With the mining of block 9,200,000, the Muir Glacier upgrade has been implemented on the network. The block was mined Jan. 2 at 8:30 UTC.

As of press time, 92 percent of ethereum clients were synced with the new upgrade, according to Ethernodeshttps://ethernodes.org/muir_glacier.

First proposed by EthHub’s Eric Conner in November as Ethereum Improvement Proposal (EIP) 2384, Muir Glacier delays the “difficulty bomb” by four million blocks. With the delay, the difficulty bomb is expected to not “go off” again for a few years, at least until the deployment of key Eth 2.0 features such as the finality gadget

A purposeful design since ethereum’s launch in 2015, the difficulty bomb slowly increases block time settlement so as to push the network toward proof-of-stake (PoS). 

If Muir Glacier was not implemented, the cost of transactions on the current ethereum network would skyrocket as block settlement times are projected to hit 20–30 seconds per block. As fewer blocks are minted every day, the cost of fitting transactions into blocks increases, Conner said.

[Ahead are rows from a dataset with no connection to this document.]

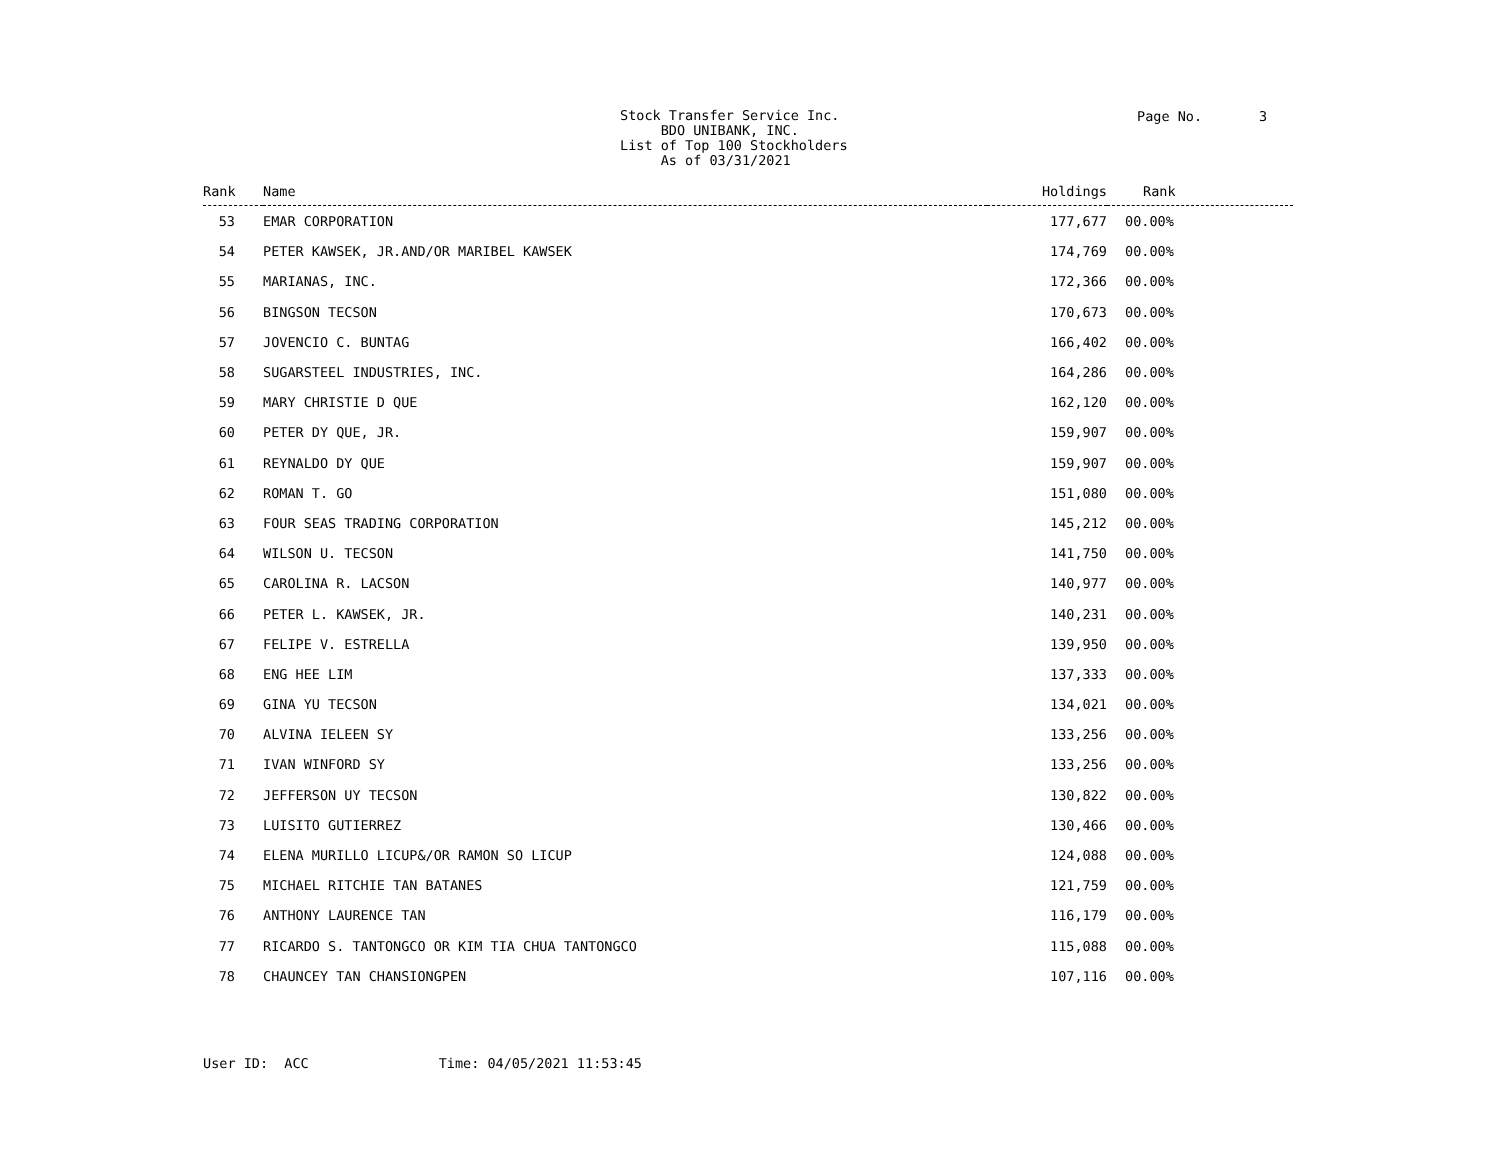Stock Transfer Service Inc. BDO UNIBANK, INC. List of Top 100 Stockholders As of 03/31/2021
Page No. 3
| Rank | Name | Holdings | Rank |
| --- | --- | --- | --- |
| 53 | EMAR CORPORATION | 177,677 | 00.00% |
| 54 | PETER KAWSEK, JR.AND/OR MARIBEL KAWSEK | 174,769 | 00.00% |
| 55 | MARIANAS, INC. | 172,366 | 00.00% |
| 56 | BINGSON TECSON | 170,673 | 00.00% |
| 57 | JOVENCIO C. BUNTAG | 166,402 | 00.00% |
| 58 | SUGARSTEEL INDUSTRIES, INC. | 164,286 | 00.00% |
| 59 | MARY CHRISTIE D QUE | 162,120 | 00.00% |
| 60 | PETER DY QUE, JR. | 159,907 | 00.00% |
| 61 | REYNALDO DY QUE | 159,907 | 00.00% |
| 62 | ROMAN T. GO | 151,080 | 00.00% |
| 63 | FOUR SEAS TRADING CORPORATION | 145,212 | 00.00% |
| 64 | WILSON U. TECSON | 141,750 | 00.00% |
| 65 | CAROLINA R. LACSON | 140,977 | 00.00% |
| 66 | PETER L. KAWSEK, JR. | 140,231 | 00.00% |
| 67 | FELIPE V. ESTRELLA | 139,950 | 00.00% |
| 68 | ENG HEE LIM | 137,333 | 00.00% |
| 69 | GINA YU TECSON | 134,021 | 00.00% |
| 70 | ALVINA IELEEN SY | 133,256 | 00.00% |
| 71 | IVAN WINFORD SY | 133,256 | 00.00% |
| 72 | JEFFERSON UY TECSON | 130,822 | 00.00% |
| 73 | LUISITO GUTIERREZ | 130,466 | 00.00% |
| 74 | ELENA MURILLO LICUP&/OR RAMON SO LICUP | 124,088 | 00.00% |
| 75 | MICHAEL RITCHIE TAN BATANES | 121,759 | 00.00% |
| 76 | ANTHONY LAURENCE TAN | 116,179 | 00.00% |
| 77 | RICARDO S. TANTONGCO OR KIM TIA CHUA TANTONGCO | 115,088 | 00.00% |
| 78 | CHAUNCEY TAN CHANSIONGPEN | 107,116 | 00.00% |
User ID: ACC Time: 04/05/2021 11:53:45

“Imagine we had 13-second block times (that means we can do about 6,500 blocks a day),” Conner explained. “Once we get to 20-second block times, we can only do 4,300 blocks a day. If we assume the network is generally fully utilized, we now have more fighting for block space every day. That’s going to drive the fee market up and make transactions more costly to dapp users.”

Ethereum’s transition to PoS has been a slow-moving endeavor, however. Optimistic timelines place Eth 2.0 for some time in 2021 under the Serenity update. Muir Glacier, like ethereum’s 2019 Istanbul, Constantinople and St. Petersburg hard forks, fall under the Eth 1.x descriptor, understood as incremental moves toward the Eth 2.0 network overhaul.